2.2. Im gegenständlichen Fall konnte das Unterlassen einer mündlichen Verhandlung darauf gestützt werden, dass der Sachverhalt aus der Aktenlage in Verbindung mit der Beschwerde geklärt erschien, weil der Sachverhalt nach einem grundsätzlich ordnungsgemäßen Ermittlungsverfahren durch die belangte Behörde festgestellt wurde und dieser Sachverhaltsfeststellung in der Beschwerde nicht substantiiert entgegen getreten wurde. Weder war der Sachverhalt in wesentlichen Punkten ergänzungsbedürftig noch erschien er in entscheidenden Punkten als nicht richtig. Rechtlich relevante und zulässige Neuerungen wurden in der Beschwerde nicht vorgetragen (zum Erfordernis einer schlüssigen Beweiswürdigung im erstinstanzlichen Bescheid und zur Verhandlungspflicht bei Neuerungen VwGH 11.11.1998, 98/01/0308, und 21.01.1999, 98/20/0339; zur Bekämpfung der Beweiswürdigung in der Berufung VwGH 25.03.1999, 98/20/0577, und 22.04.1999, 98/20/0389; zum Abgehen von der erstinstanzlichen Beweiswürdigung VwGH 18.02.1999, 98/20/0423; zu Ergänzungen des Ermittlungsverfahrens VwGH 25.03.1999, 98/20/0475). Das Bundesverwaltungsgericht hat vorliegend daher ausschließlich über eine Rechtsfrage zu erkennen (vgl. EGMR 20.6.2013, Appl. Nr. 24510/06, Abdulgadirov/AZE, Rz 34 ff). Auch nach der Rechtsprechung des Verfassungsgerichtshofs kann eine mündliche Verhandlung unterbleiben, wenn der Sachverhalt unbestritten und die Rechtsfrage von keiner besonderen Komplexität ist (VfSlg. 17.597/2005; VfSlg. 17.855/2006; zuletzt etwa VfGH 18.6.2012, B 155/12).
2.3. Einen Antrag auf Durchführung einer öffentlichen mündlichen Verhandlung stellte die Beschwerdeführerin nicht, die Durchführung einer öffentlichen mündlichen Verhandlung von Amts wegen ist nicht erforderlich.
Zu B) Unzulässigkeit der Revision:
Gemäß § 25a Abs. 1 VwGG hat das Verwaltungsgericht im Spruch seines Erkenntnisses oder Beschlusses auszusprechen, ob die Revision gemäß Art. 133 Abs. 4 B-VG zulässig ist. Der Ausspruch ist kurz zu begründen.
Die Revision ist gemäß Art. 133 Abs. 4 B-VG nicht zulässig, weil die Entscheidung nicht von der Lösung einer Rechtsfrage abhängt, der grundsätzliche Bedeutung zukommt. Weder weicht die gegenständliche Entscheidung von der bisherigen Rechtsprechung des Verwaltungsgerichtshofes ab, noch fehlt es an einer Rechtsprechung; weiters ist die vorliegende Rechtsprechung des Verwaltungsgerichtshofes auch nicht als uneinheitlich zu beurteilen. Auch liegen keine sonstigen Hinweise auf eine grundsätzliche Bedeutung der zu lösenden Rechtsfrage vor.

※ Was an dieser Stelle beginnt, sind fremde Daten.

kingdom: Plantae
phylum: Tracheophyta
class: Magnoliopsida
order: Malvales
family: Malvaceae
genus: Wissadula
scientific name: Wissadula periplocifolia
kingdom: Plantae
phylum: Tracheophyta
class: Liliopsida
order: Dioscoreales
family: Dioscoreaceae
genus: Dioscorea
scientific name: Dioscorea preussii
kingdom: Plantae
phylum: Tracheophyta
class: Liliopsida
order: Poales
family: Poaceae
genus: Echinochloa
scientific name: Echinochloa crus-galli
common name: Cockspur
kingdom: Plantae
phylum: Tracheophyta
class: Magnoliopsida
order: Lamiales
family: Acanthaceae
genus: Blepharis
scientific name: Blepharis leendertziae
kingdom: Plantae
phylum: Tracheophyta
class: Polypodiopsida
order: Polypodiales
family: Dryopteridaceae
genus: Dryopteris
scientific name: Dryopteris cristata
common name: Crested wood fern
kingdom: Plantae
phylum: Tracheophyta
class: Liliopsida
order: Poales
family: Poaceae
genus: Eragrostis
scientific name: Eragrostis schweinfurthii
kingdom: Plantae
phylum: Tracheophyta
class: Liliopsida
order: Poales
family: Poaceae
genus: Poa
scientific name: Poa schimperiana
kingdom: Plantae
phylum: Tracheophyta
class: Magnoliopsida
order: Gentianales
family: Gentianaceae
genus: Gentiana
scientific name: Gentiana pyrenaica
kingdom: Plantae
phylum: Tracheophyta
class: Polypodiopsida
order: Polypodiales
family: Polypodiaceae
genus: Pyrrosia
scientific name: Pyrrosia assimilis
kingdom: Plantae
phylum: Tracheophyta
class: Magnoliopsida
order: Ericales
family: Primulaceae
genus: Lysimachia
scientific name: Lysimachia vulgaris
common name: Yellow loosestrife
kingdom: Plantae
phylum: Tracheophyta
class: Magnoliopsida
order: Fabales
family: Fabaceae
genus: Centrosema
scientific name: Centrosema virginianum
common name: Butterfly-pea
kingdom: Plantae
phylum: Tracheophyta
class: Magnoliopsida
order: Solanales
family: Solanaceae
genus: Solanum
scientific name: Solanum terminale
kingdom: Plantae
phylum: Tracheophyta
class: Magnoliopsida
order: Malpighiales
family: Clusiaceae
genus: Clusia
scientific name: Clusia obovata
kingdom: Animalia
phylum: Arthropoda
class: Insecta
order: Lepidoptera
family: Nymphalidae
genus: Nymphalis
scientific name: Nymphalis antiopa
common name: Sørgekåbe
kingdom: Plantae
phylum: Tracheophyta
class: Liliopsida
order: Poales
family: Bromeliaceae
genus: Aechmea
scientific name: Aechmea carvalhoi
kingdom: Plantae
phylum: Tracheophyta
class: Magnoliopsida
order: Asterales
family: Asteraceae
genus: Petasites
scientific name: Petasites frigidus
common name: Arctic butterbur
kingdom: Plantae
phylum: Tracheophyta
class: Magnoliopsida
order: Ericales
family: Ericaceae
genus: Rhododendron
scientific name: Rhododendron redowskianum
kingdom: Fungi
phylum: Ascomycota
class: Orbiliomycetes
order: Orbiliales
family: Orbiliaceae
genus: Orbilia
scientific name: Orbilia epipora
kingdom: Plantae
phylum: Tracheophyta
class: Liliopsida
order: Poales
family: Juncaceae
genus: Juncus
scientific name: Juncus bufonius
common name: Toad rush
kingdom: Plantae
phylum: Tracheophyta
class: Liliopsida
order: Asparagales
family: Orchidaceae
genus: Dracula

Die hier anzuwendenden Regelungen erweisen sich als klar und eindeutig (vgl. dazu auch OGH 22.3.1992, 5 Ob 105/90; vgl. zur Unzulässigkeit der Revision bei eindeutiger Rechtslage trotz fehlender Rechtsprechung des Verwaltungsgerichtshofes etwa VwGH 28.05.2014, Ro 2014/07/0053).
Die Abweisung der Beschwerde ergeht in Anlehnung an die zitierte Rechtsprechung des Verwaltungsgerichtshofes zum Studienförderungsgesetz (VwGH 29.06.2006, 2006/10/0051; 13.12.2010, 2010/10/0223; 29.11.2011, 2011/10/0038), hinsichtlich des Unterlassens der Durchführung einer mündlichen Verhandlung wird auf die zitierte Rechtsprechung des Verwaltungsgerichtshofes verwiesen.